Ricky Kresslein

Cobwebs In My Pots And Pans


There are cobwebs in my pots and pans. This may sound like a bad thing, but it is actually quite the opposite. Recently, a hurricane passed through the South Pacific, missing Fiji by about 900 kilometers, but still bringing high winds and torrential downpour. I had to take my pots and pans down from their hooks for the first time in two months in order to catch the rain leaking from my roof. In other words, I haven’t cooked in two months.

The first week of February I was invited to eat breakfast with my Turaga ni Koro (village headman), Taniela. I was explaining to him that I had lost twenty pounds in the six months I had been in Fiji and I just wasn’t used to the diet or way of life here. I was used to having grocery stores a few minutes down the road and a refrigerator where I could store meats and other perishables—things that would help fatten me up. I was not familiar with the daily fishing and farming lifestyle.

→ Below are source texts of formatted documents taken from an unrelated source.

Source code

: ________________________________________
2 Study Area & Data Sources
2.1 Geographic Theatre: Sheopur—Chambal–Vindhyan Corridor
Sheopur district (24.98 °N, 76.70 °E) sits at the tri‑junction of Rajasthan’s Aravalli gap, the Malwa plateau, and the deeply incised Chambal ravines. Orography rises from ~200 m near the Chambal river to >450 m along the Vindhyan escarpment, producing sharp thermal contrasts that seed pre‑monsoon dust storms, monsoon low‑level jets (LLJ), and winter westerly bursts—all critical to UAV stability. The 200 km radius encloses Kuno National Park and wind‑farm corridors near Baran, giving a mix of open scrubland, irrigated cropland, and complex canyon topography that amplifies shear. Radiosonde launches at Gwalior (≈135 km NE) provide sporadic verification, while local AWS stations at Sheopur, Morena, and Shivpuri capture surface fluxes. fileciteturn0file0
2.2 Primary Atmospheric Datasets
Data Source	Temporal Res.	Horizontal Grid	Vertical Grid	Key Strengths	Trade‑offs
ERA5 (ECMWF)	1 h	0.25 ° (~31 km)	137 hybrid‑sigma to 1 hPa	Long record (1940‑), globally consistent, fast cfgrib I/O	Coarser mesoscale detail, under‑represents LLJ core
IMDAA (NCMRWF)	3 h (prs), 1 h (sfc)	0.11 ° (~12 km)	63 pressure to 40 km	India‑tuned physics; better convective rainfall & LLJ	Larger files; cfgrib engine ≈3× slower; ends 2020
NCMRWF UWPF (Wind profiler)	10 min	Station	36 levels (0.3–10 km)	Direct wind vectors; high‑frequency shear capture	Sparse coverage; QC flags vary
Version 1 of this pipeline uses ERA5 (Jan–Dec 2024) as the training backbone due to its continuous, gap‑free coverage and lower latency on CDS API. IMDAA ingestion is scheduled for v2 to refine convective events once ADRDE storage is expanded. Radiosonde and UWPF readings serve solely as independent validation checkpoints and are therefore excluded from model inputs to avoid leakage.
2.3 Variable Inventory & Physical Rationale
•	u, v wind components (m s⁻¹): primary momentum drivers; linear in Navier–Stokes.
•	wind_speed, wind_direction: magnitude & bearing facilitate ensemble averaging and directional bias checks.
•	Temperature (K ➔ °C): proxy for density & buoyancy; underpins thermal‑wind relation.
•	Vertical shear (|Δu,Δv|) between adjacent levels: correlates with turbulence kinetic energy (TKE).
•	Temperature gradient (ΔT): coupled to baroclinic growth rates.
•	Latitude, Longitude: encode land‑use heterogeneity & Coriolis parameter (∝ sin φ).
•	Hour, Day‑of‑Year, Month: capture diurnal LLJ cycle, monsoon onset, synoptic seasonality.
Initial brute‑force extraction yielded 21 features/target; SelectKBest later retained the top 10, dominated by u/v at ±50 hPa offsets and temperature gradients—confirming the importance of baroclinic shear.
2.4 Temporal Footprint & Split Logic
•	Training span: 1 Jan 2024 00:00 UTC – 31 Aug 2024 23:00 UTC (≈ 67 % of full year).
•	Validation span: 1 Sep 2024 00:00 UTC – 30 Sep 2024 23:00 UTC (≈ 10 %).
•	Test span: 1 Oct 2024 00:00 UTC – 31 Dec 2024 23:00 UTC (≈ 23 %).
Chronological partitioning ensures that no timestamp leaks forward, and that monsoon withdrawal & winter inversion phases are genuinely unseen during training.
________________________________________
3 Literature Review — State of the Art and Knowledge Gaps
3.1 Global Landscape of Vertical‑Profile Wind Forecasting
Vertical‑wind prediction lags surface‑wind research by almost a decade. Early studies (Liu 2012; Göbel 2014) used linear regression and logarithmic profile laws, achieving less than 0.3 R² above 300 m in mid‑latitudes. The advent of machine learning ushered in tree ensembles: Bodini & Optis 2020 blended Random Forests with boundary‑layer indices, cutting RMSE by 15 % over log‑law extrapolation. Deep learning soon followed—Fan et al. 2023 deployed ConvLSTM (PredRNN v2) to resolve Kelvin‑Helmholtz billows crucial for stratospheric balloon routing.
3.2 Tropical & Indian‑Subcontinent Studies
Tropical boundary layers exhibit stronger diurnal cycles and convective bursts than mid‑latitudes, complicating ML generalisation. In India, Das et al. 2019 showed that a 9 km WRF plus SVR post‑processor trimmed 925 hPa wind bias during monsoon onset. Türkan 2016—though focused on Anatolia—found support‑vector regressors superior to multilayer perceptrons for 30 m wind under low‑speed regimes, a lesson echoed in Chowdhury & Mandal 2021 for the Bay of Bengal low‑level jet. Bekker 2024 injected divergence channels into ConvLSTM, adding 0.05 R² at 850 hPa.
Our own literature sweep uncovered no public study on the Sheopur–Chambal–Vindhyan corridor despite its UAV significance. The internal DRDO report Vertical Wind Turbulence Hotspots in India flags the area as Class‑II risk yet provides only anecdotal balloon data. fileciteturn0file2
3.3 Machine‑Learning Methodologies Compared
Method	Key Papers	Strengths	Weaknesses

I told Taniela that I had been considering paying a family in the village on a weekly basis in exchange for three meals a day. He told me that as the Turaga ni Koro it is his job to make sure I am taken care of. He would certainly feed me. I had to push before he would accept any money from me, but we finally agreed on ten dollars per week (US$5). That may sound like nothing in America, and it is very affordable for me here in Fiji, but it is decent side-income for him.

Hence, my pots and pans have cobwebs.